I disagreed with paper starting with the definition of "quality".  It is
defined as the cost to compute hashes times total number of hashes
performed, plus the power required to store the hashes for a period of
time.  This is a common mistake.  The actual power in their attack will
more likely be dominated by the power of routing the data, not storing or
computing it.  If routing were free, we would all be running data-flow
computers <https://en.wikipedia.org/wiki/Dataflow_architecture>.

tl;dr; Here's a quick brain-dump on the cost of routing data for people who
have never analyzed routing data before.

Routing is hard to understand and quantify, so it is often ignored.  This
is why data-flow architectures sound great but don't work out in practice.

The paper models the total power as the sum of the power for computing the
data plus the power of storing the data in DRAM.  Routing power is ignored,
which causes weird results.  The paper assumes the power of routing locally
stored data in the ASIC is zero.  This causes the authors to try to
minimize the data transferred to the external DRAM, which also improves
computation speed by maximizing the use of limited DRAM bandwidth.  It
sounds pretty good until you try to analyze routing power on the ASIC.

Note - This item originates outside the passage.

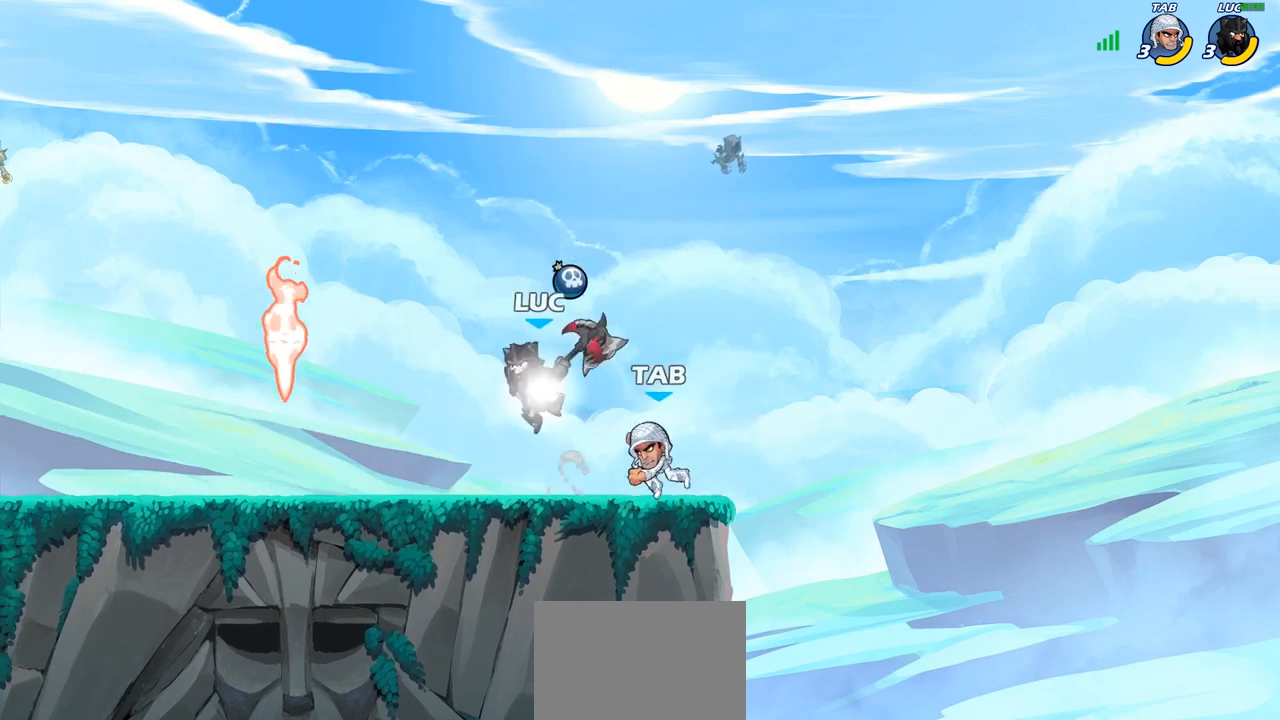
{"buttons": [], "left_stick": "down-right", "right_stick": "center", "events": [[100, "R1", "up"], [117, "R2", "up"], [117, "left_stick", "down-left"], [250, "CROSS", "down"], [250, "left_stick", "up-left"], [367, "CROSS", "up"], [417, "left_stick", "up-right"], [500, "left_stick", "down-right"]]}
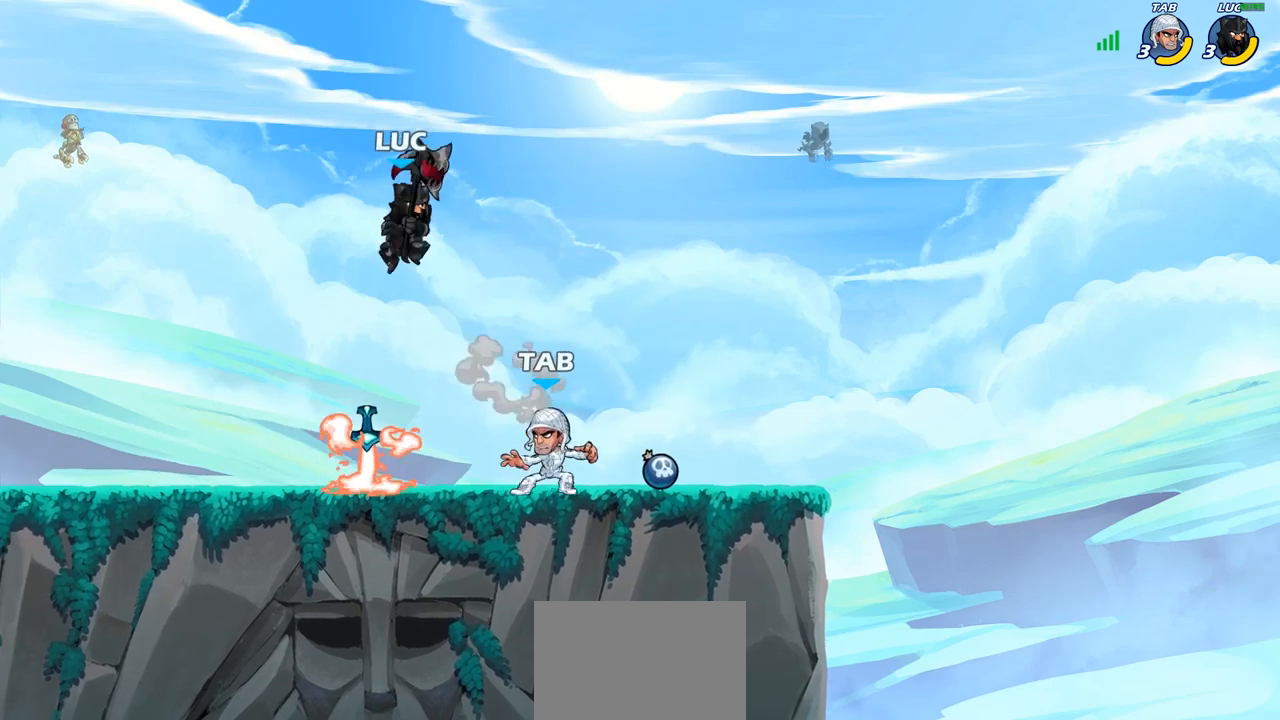
{"buttons": [], "left_stick": "left", "right_stick": "center", "events": [[17, "left_stick", "down"], [33, "R1", "down"], [133, "R1", "up"], [150, "left_stick", "center"], [400, "left_stick", "left"]]}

The power of storing a bit in DRAM is essentially zero, except that now and
then the DRAM has to do a refresh, which drives a long capacitive bit-line
of maybe 1mm with many loads.  At the speeds they're talking about
(1TiB/s), that power will be dwarfed by the routing power of the data
to/from the DRAM.  Each read/write drives a word line of maybe 1mm with
many capacitive gates, a bit line, and a good fraction of a centimeter of
wire across the DRAM to the I/O, and then another good fraction of a
centimeter of wire across the ASIC.  However, this power is very small
compared to the on-chip data-flow routing power in the ASIC.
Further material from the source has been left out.